- WRITTEN TASK
Rewrite every one of these records with "locality" swapped for "place" and nothing else altered, leaving out the pictures.

═════ DATA SUPPLIED ═════

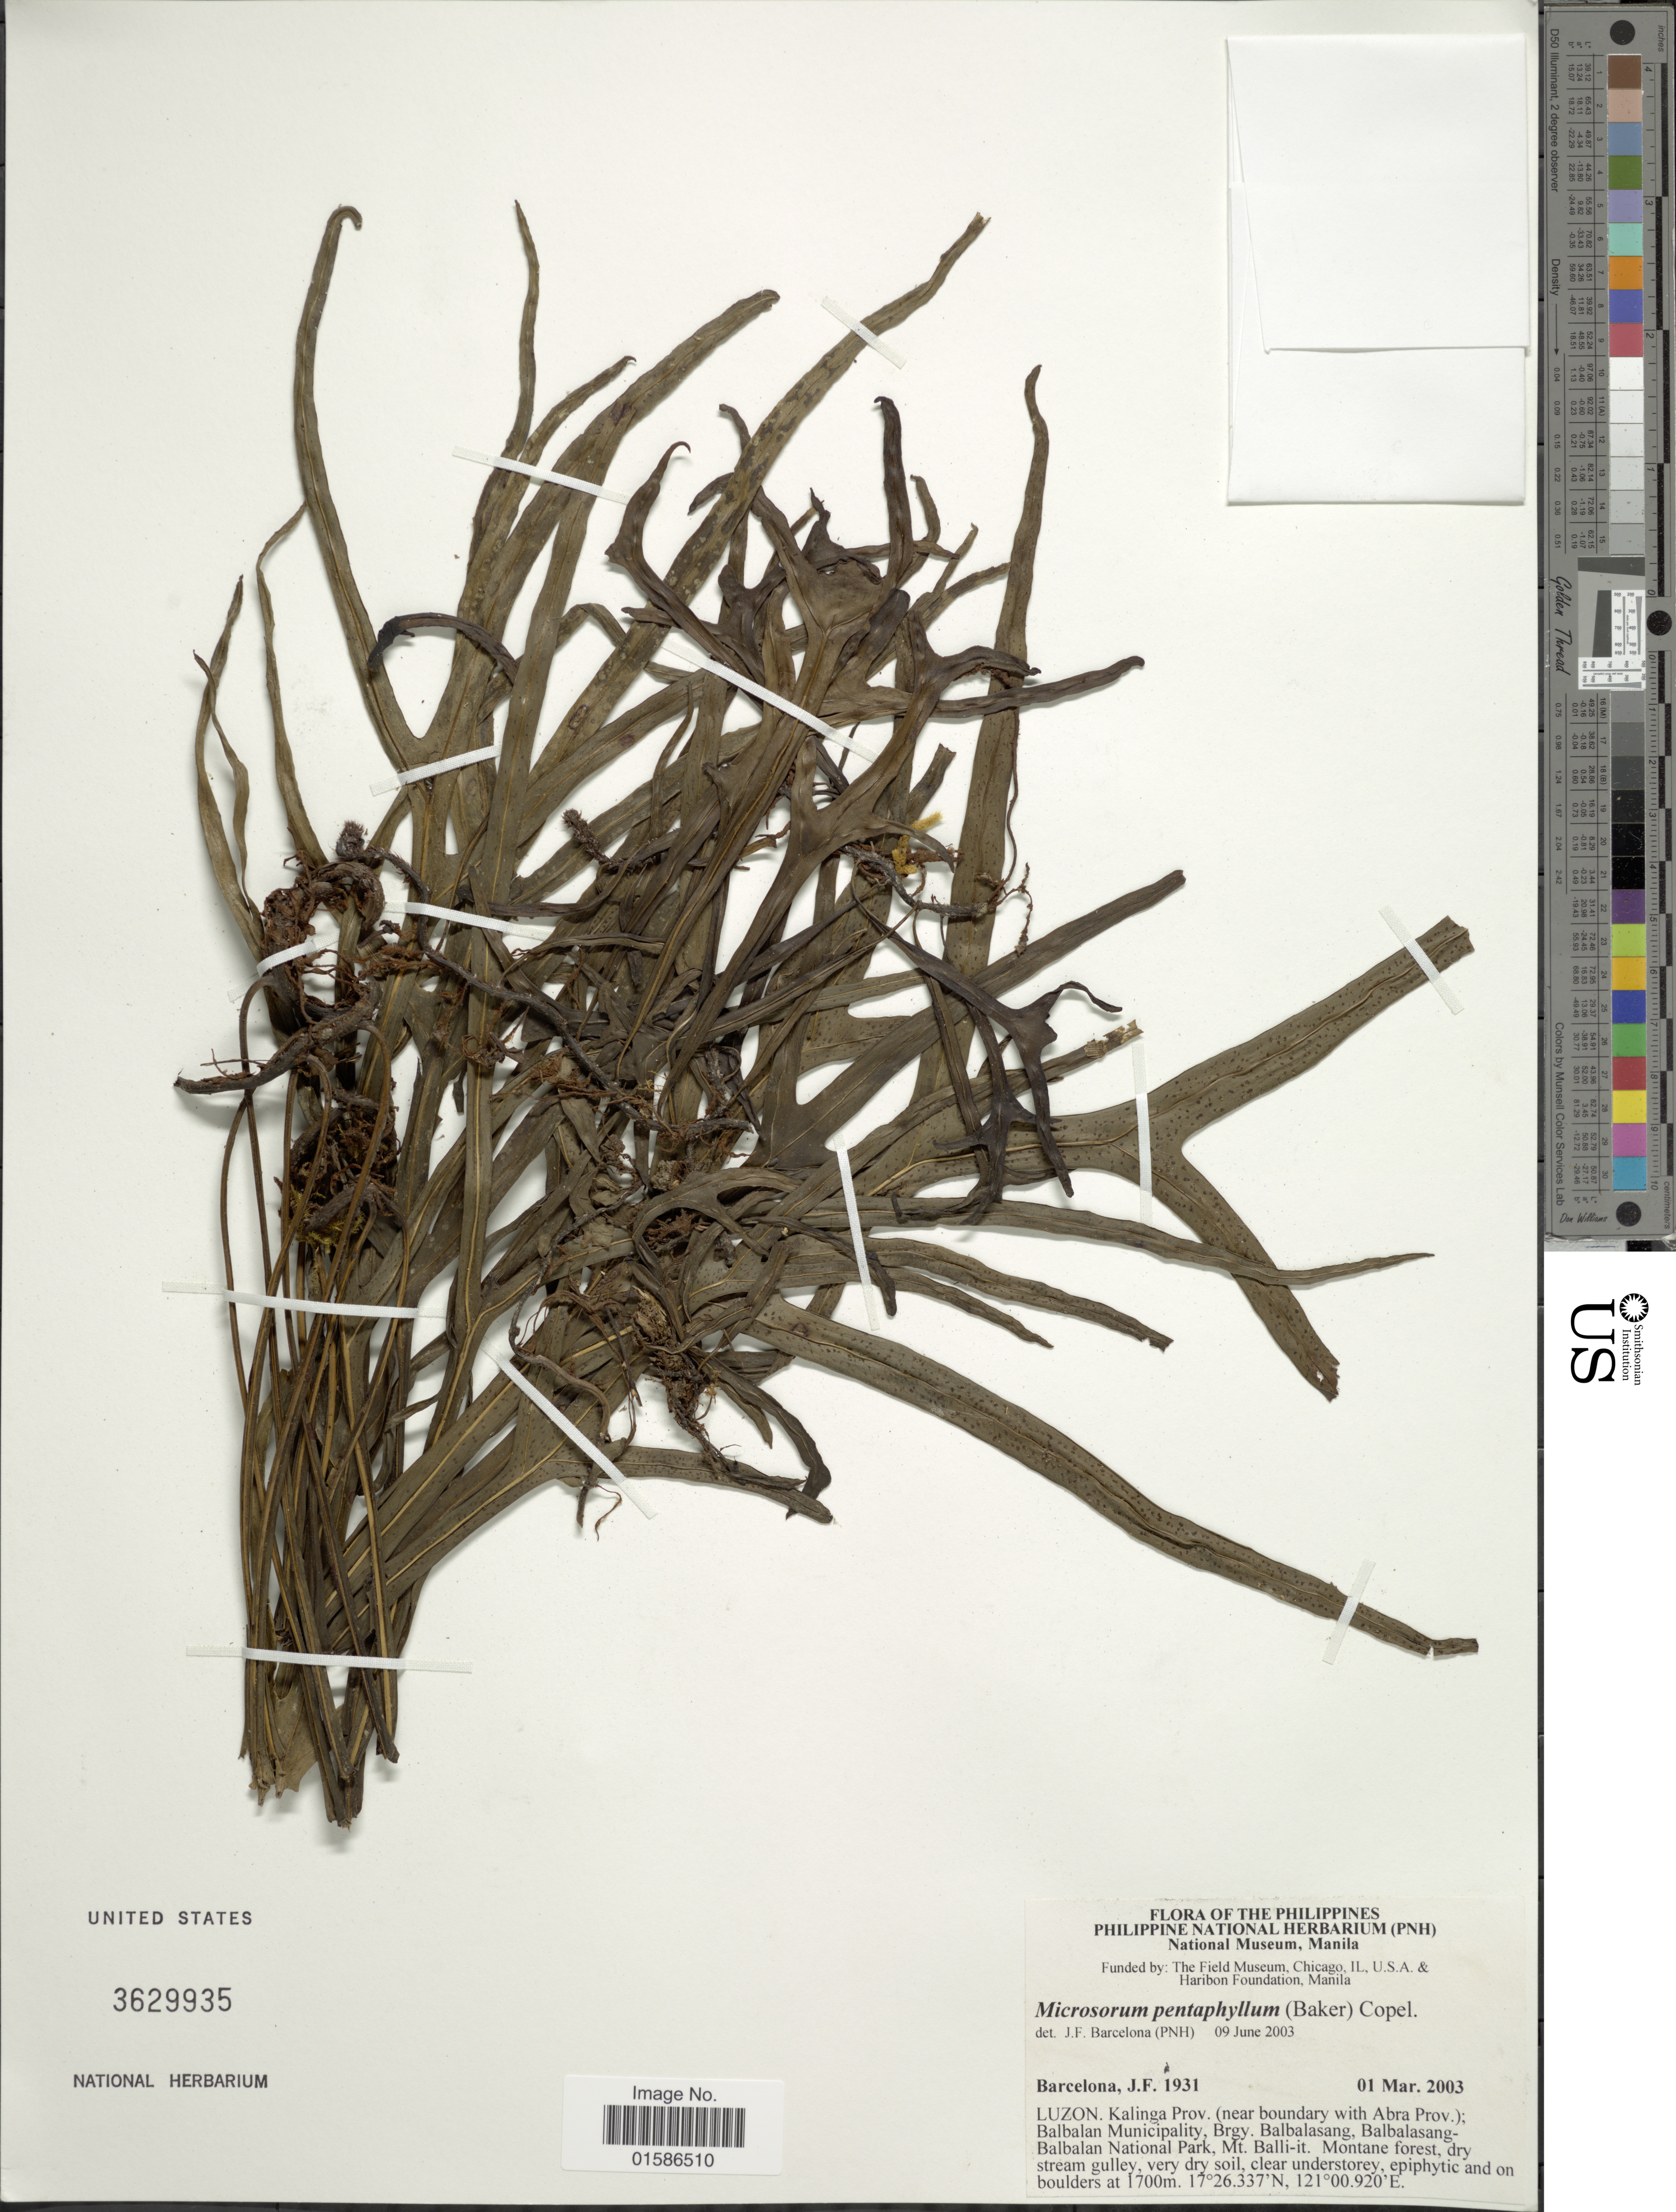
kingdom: Plantae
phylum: Tracheophyta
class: Polypodiopsida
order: Polypodiales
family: Polypodiaceae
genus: Microsorum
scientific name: Microsorum pentaphyllum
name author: (Baker) Copel.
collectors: J. F. Barcelona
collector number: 1931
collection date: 2003-03-01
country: Philippines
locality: Luzon. Kalinga Prov. (near boundary with Abra Prov.); Balbalan Municipality, Brgy. Balbalasang, Balbalasang-Balbalan National Park, Mt Balli-it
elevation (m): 1700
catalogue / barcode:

═════

- SOLUTION FOR THIS PROBLEM
kingdom: Plantae
phylum: Tracheophyta
class: Polypodiopsida
order: Polypodiales
family: Polypodiaceae
genus: Microsorum
scientific name: Microsorum pentaphyllum
name author: (Baker) Copel.
collectors: J. F. Barcelona
collector number: 1931
collection date: 2003-03-01
country: Philippines
place: Luzon. Kalinga Prov. (near boundary with Abra Prov.); Balbalan Municipality, Brgy. Balbalasang, Balbalasang-Balbalan National Park, Mt Balli-it
elevation (m): 1700
catalogue / barcode:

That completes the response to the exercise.